→ EXCERPT PROVIDED:
# Huge Volcanic Eruption in the W. Pacific



## Mark Oomkes (Dec 10, 2000)

Will this effect our winter and even summer weather?

https://www.woodtv.com/weather/bill...in-the-w-pacific-with-tsunami-and-earthquake/

__ https://twitter.com/i/web/status/1482229220415721475

__ https://twitter.com/i/web/status/1482247524123615236

__ https://twitter.com/i/web/status/1482218193619865600


----------



## Western1 (Dec 4, 2008)

es


----------



## f150skidoo (Dec 14, 2014)

Doubt it was big enough to change global weather patterns.


----------



## Hydromaster (Jun 11, 2018)

f150skidoo said:


> Doubt it was big enough to change global weather patterns.


Look at from this point of view








Then think climate change


----------



## Mr.Markus (Jan 7, 2010)

Its kinda wierd that people video the tsunami coming ashore from their resorts after the 2004 Boxing day earthquake and tsunami killed almost 230,000 people.


----------



## Mark Oomkes (Dec 10, 2000)

Mr.Markus said:


> Its kinda wierd that people video the tsunami coming ashore from their resorts after the 2004 Boxing day earthquake and tsunami killed almost 230,000 people.


I was thinking stupid...but whatever works.


----------



## f150skidoo (Dec 14, 2014)

Hydromaster said:


> Look at from this point of view
> View attachment 230761
> 
> Then think climate change


Definitely interesting, I meant I don't think this eruption is big enough to really effect global weather like Mt Tambora eruption did in 1815 causing the year without summer.


----------



## Mark Oomkes (Dec 10, 2000)

f150skidoo said:


> Definitely interesting, I meant I don't think this eruption is big enough to really effect global weather like Mt Tambora eruption did in 1815 causing the year without summer.


But they didn't have near the reporting or measuring instruments that we do now...so how do we know?


----------



## Mr.Markus (Jan 7, 2010)

Reporting is great, just sometimes a little premature, 11 years still waiting for that big one.
https://www.bbc.com/news/world-europe-15995845


----------



## Mr.Markus (Jan 7, 2010)

I heard theres a supervolcanoe under Yosemite so I took it off the list of places I havent been to yet...

Its a big list....


----------



## BossPlow2010 (Sep 29, 2010)

Mr.Markus said:


> I heard theres a supervolcanoe under Yosemite so I took it off the list of places I havent been to yet...
> 
> Its a big list....


Oh, cool, did you snap any cool pictures when you went?…


----------



## Hydromaster (Jun 11, 2018)

Mr.Markus said:


> I heard theres a supervolcanoe under Yosemite so I took it off the list of places I havent been to yet...

[Polygon annotations for photos]
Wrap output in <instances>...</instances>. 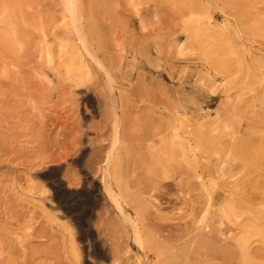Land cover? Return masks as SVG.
<instances>
[{"label":"rangeland","instance_id":"obj_1","mask_svg":"<svg viewBox=\"0 0 264 264\" xmlns=\"http://www.w3.org/2000/svg\"><path fill=\"white\" fill-rule=\"evenodd\" d=\"M77 7L108 72L86 55L79 85L59 66L78 43L62 0H0V264H75V253L79 264H264V0ZM134 43L136 63L120 67L117 49ZM76 101L97 130L104 112L120 117L124 215L102 187L109 125L106 141L84 142L67 172L57 167ZM228 204L240 217L218 226Z\"/></svg>","mask_w":264,"mask_h":264},{"label":"bare ground","instance_id":"obj_2","mask_svg":"<svg viewBox=\"0 0 264 264\" xmlns=\"http://www.w3.org/2000/svg\"><path fill=\"white\" fill-rule=\"evenodd\" d=\"M64 4V9L67 12V18L68 21L71 23V26L73 28V32L76 34L75 40L78 41V43L74 44L76 51L73 49H70L68 51H60L59 56H63V58L59 61V66H63L64 68V75L68 78H71L75 81L77 85L81 84L82 82V75L86 74L90 70V64L88 63V60L85 58L86 55H88L93 63L103 70L106 74L107 69L106 65L103 61V59L96 55L92 48L90 47L86 36L84 32L82 31L81 24H80V11L77 7V0H62ZM66 17V15H64ZM106 19V17H105ZM141 20L149 21V16H147L146 12L141 14L140 17ZM67 21V20H66ZM8 37L10 39L11 46H15V35L11 31H7ZM65 46V44H63ZM179 45V43H177ZM139 47H137V43H134V46L129 49V51L124 50L123 48L117 49V63L120 67H122L125 63H128V57L131 55V59L129 62L133 65L136 63L137 56L139 54ZM46 58L48 62H51L53 60L52 52L48 49L46 51ZM84 58V59H83ZM78 91L86 93V90L84 89H78ZM89 102V101H88ZM85 103H83V109L85 110V116L88 115L86 113V106ZM95 106L99 107L100 100L95 99ZM70 129L76 131L75 137L70 141V149L65 154L64 160L62 164H58L57 167H60L61 165H65V172H67L70 169V164L78 159L80 156V153L82 151L83 143H90L91 145L94 143V141H106L104 133L102 132L103 128H105L107 125L110 126V140L108 141V150L106 152L105 162L103 167L101 168L102 173V187L105 190L106 196L108 199L115 205L117 210L124 215L122 211V199H124V194L118 187V181L119 178V172L121 163H122V156H121V149L123 148V142H122V124L120 121V117L116 110L111 109L107 112H104L102 114V123L99 128V130L96 129V126L94 125H85V121L81 119L80 113H79V103L76 101V103L71 107L70 112ZM94 133L97 136L96 138L91 137L90 133ZM155 133V132H154ZM148 149H154L155 143H151L147 145ZM231 156L228 155L224 160L221 161L223 165H226L230 162ZM56 167L51 166L48 167V169H54ZM224 176V174H223ZM67 178V176H66ZM112 181L117 183V185L112 184ZM117 186V189L115 188ZM233 205L228 204L225 209L222 210L220 213L221 215H217L215 218V223H217L218 226L224 227L227 226L229 221H231L232 217L239 218L240 215H235L233 211ZM132 224V237L134 242L138 245V247H143V240L141 238V234L139 231V228L137 224L131 220L128 219ZM253 222H255L253 220ZM252 222V223H253ZM252 230V224L248 225V231L250 232ZM72 242V240H71ZM245 243L242 242L240 247L242 251V257L247 258L248 252L246 251ZM87 252H91L93 250V243L86 242ZM228 253V252H227ZM226 253V254H227ZM229 254V253H228ZM106 258V257H105ZM75 264H79V258L78 255L74 254ZM247 260V259H246ZM246 263V261L244 262ZM95 264H106L105 260H101L98 262H95ZM143 264V263H141ZM146 264V263H145Z\"/></svg>","mask_w":264,"mask_h":264}]
</instances>
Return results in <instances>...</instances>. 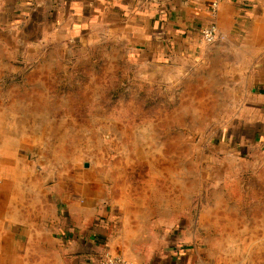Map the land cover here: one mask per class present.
<instances>
[{
  "label": "crops",
  "instance_id": "obj_1",
  "mask_svg": "<svg viewBox=\"0 0 264 264\" xmlns=\"http://www.w3.org/2000/svg\"><path fill=\"white\" fill-rule=\"evenodd\" d=\"M210 3L0 0V264H96L105 252L130 264H223L213 240L264 200L253 188L264 186V0H223L213 16ZM211 25L219 39L206 44ZM101 48L159 83L169 73L185 102L204 107L189 192L154 193L148 156L109 177L45 156L53 72Z\"/></svg>",
  "mask_w": 264,
  "mask_h": 264
},
{
  "label": "rangeland",
  "instance_id": "obj_2",
  "mask_svg": "<svg viewBox=\"0 0 264 264\" xmlns=\"http://www.w3.org/2000/svg\"><path fill=\"white\" fill-rule=\"evenodd\" d=\"M92 55L95 62H90ZM89 64L96 65L82 67ZM52 81V132L39 137L40 142L53 146L45 155L49 160L60 166L84 160L109 177L127 165L136 173L139 169L131 160L148 156L151 169L145 170L151 172L147 174L154 193L170 197L179 186L187 192L193 189V180L189 183L188 177L193 176V162L199 152L193 148L197 143L193 130L200 131L204 125L195 114L204 107L185 102L176 82L159 83L151 74L143 76L140 71H132L130 65L117 63L102 48L91 49L89 54L78 56L68 69L53 72ZM90 81L96 86H90ZM73 98L85 99V103ZM61 107L74 113L72 120L60 117ZM141 142L148 143L150 151L137 150ZM81 147L84 151H78ZM259 187L264 186L253 185L255 191ZM252 202L246 201V205ZM253 207L257 213L247 215L244 226L235 217L237 224L213 240L220 246L217 250L223 264H264V200Z\"/></svg>",
  "mask_w": 264,
  "mask_h": 264
},
{
  "label": "built area",
  "instance_id": "obj_3",
  "mask_svg": "<svg viewBox=\"0 0 264 264\" xmlns=\"http://www.w3.org/2000/svg\"><path fill=\"white\" fill-rule=\"evenodd\" d=\"M223 0H211L210 10L213 16L217 11L220 3ZM219 39V34L216 30L215 25L208 26L201 31V40L206 44H211ZM96 264H130L120 257H115L109 255L108 253H103L97 260Z\"/></svg>",
  "mask_w": 264,
  "mask_h": 264
}]
</instances>
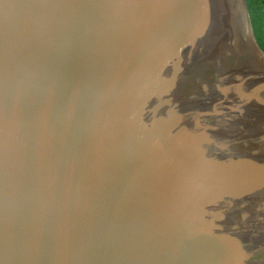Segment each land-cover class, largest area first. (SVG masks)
I'll use <instances>...</instances> for the list:
<instances>
[{
    "label": "water",
    "instance_id": "1",
    "mask_svg": "<svg viewBox=\"0 0 264 264\" xmlns=\"http://www.w3.org/2000/svg\"><path fill=\"white\" fill-rule=\"evenodd\" d=\"M250 30L240 0H0V264H264Z\"/></svg>",
    "mask_w": 264,
    "mask_h": 264
},
{
    "label": "trees",
    "instance_id": "2",
    "mask_svg": "<svg viewBox=\"0 0 264 264\" xmlns=\"http://www.w3.org/2000/svg\"><path fill=\"white\" fill-rule=\"evenodd\" d=\"M253 36L264 50V0H245Z\"/></svg>",
    "mask_w": 264,
    "mask_h": 264
},
{
    "label": "bare ground",
    "instance_id": "3",
    "mask_svg": "<svg viewBox=\"0 0 264 264\" xmlns=\"http://www.w3.org/2000/svg\"><path fill=\"white\" fill-rule=\"evenodd\" d=\"M240 2H241V6H242V9H243L244 17H245V20H246V24H247V28H248L251 44H252L253 43V37H252V34H251L249 21H248L247 15H246L245 6H244V3H243V0H240Z\"/></svg>",
    "mask_w": 264,
    "mask_h": 264
},
{
    "label": "rangeland",
    "instance_id": "4",
    "mask_svg": "<svg viewBox=\"0 0 264 264\" xmlns=\"http://www.w3.org/2000/svg\"><path fill=\"white\" fill-rule=\"evenodd\" d=\"M259 54H260L262 60H264V50H260V51H259Z\"/></svg>",
    "mask_w": 264,
    "mask_h": 264
}]
</instances>
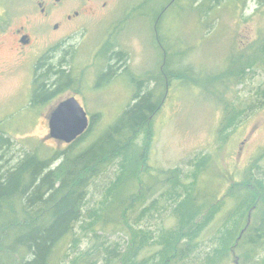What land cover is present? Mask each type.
Segmentation results:
<instances>
[{
	"label": "rangeland",
	"instance_id": "rangeland-1",
	"mask_svg": "<svg viewBox=\"0 0 264 264\" xmlns=\"http://www.w3.org/2000/svg\"><path fill=\"white\" fill-rule=\"evenodd\" d=\"M35 1L0 0V135L8 139L0 144V166L13 167L31 153L60 163L65 150L96 141L137 92L163 98L135 140L134 150L144 147L151 173L121 184L118 195L124 161L117 158L91 180L69 256L89 252L105 264L129 246L130 227L151 232L156 243L161 231L177 226L173 210L197 180L196 194L209 201L199 220L208 219L194 252L180 264H238L236 252L220 260L216 249L229 229L253 224L263 214L260 203L237 207L230 193L247 169L264 179V59L245 69L238 84L226 86L214 76L235 68L236 57L264 58L252 48L264 38V0H108L110 6L85 19L84 32L67 42L74 46L62 57L50 46L41 54L40 47L27 55L14 50L11 32L26 23ZM179 70L191 76L161 81L164 72ZM42 81L49 93L34 96ZM71 95L85 107L92 129L68 144L49 136V121ZM226 102L237 103L242 117L224 131ZM175 169L186 185L177 190L167 180ZM255 258L264 264V243Z\"/></svg>",
	"mask_w": 264,
	"mask_h": 264
},
{
	"label": "trees",
	"instance_id": "trees-1",
	"mask_svg": "<svg viewBox=\"0 0 264 264\" xmlns=\"http://www.w3.org/2000/svg\"><path fill=\"white\" fill-rule=\"evenodd\" d=\"M235 1L236 4L240 3V0ZM202 5L205 6V3ZM252 48L264 54V38ZM245 57H236L235 68L229 67L214 77L226 86L228 81L236 80L238 84L245 69L264 59L254 54ZM184 72H164L161 81L166 76L176 80L191 76ZM154 97L152 91L143 95L137 92L134 103L96 141L82 150H65L60 163L54 162L53 158L47 159L38 153H31L13 167L8 164L0 166V264H99V257H93L89 252L70 257L67 248L77 242L73 234L82 217L87 188L106 166L117 158L124 161L115 188L118 195L122 193L117 191L121 184L125 185V182L132 179L136 182L144 173H151L145 170L144 147L138 153L134 147L141 129L159 111L162 95L156 99ZM238 106L237 103L226 102L222 122L224 131L237 125L241 119ZM91 129L92 122L74 143L81 141ZM3 138L0 135V144L8 141ZM250 170L241 174V182H236L230 195L236 196L237 207L246 205L244 208L252 209L260 203L263 214L257 222L240 225L225 233L221 247L216 249L220 260L236 252L238 264H257L255 257L264 243V179L252 176ZM167 180L175 190L186 186L177 169L168 172ZM196 181L191 188L186 187L187 194L173 210L178 219L176 227L161 231L156 243L151 242L154 239L151 232L128 227L126 233L130 236L129 246L117 256L107 259L105 264H180L187 259L194 252L197 239L208 219L199 220L209 201L205 199L206 196L196 194ZM177 196H181V193L178 192ZM131 199L133 203L134 197ZM127 214L125 210L120 221L122 224L124 222L123 225H126Z\"/></svg>",
	"mask_w": 264,
	"mask_h": 264
},
{
	"label": "flooded vegetation",
	"instance_id": "flooded-vegetation-1",
	"mask_svg": "<svg viewBox=\"0 0 264 264\" xmlns=\"http://www.w3.org/2000/svg\"><path fill=\"white\" fill-rule=\"evenodd\" d=\"M167 1L171 4L176 0ZM109 4L108 0H36L27 12L26 23L11 32L16 43L14 50L20 55H27L29 50L40 47L38 54H41L50 46V50L58 53L57 57H62L68 48L74 46L67 42L80 31L84 32L85 19L95 15L98 10L107 8ZM42 39L45 43L40 45ZM61 72L64 70L53 71L57 76ZM34 82H37V77ZM52 84L55 86L56 82ZM49 86L47 82L38 83L34 96L46 92L44 90Z\"/></svg>",
	"mask_w": 264,
	"mask_h": 264
},
{
	"label": "water",
	"instance_id": "water-1",
	"mask_svg": "<svg viewBox=\"0 0 264 264\" xmlns=\"http://www.w3.org/2000/svg\"><path fill=\"white\" fill-rule=\"evenodd\" d=\"M91 125V118L76 96L62 100L52 111L50 137L68 144L76 141Z\"/></svg>",
	"mask_w": 264,
	"mask_h": 264
}]
</instances>
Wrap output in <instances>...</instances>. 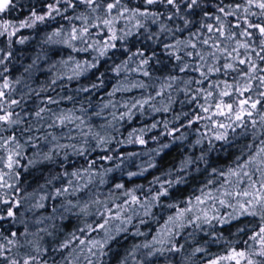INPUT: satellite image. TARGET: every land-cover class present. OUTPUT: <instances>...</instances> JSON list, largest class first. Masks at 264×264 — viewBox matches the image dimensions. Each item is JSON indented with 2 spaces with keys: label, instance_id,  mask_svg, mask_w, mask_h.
<instances>
[{
  "label": "trees",
  "instance_id": "1",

→ TASK INSTRUCTIONS:
**a)** In the volcanic eruption thread, which eruption is said to have caused the year without summer, and in what year?
**b)** Transcribe the volcanic eruption thread verbatim from "But they didn't" up to and including "that big one.".

→ RESPONSES BY TASK:
**a)** The Mt Tambora eruption, in 1815.

**b)**
But they didn't have near the reporting or measuring instruments that we do now...so how do we know?


----------



## Mr.Markus (Jan 7, 2010)

Reporting is great, just sometimes a little premature, 11 years still waiting for that big one.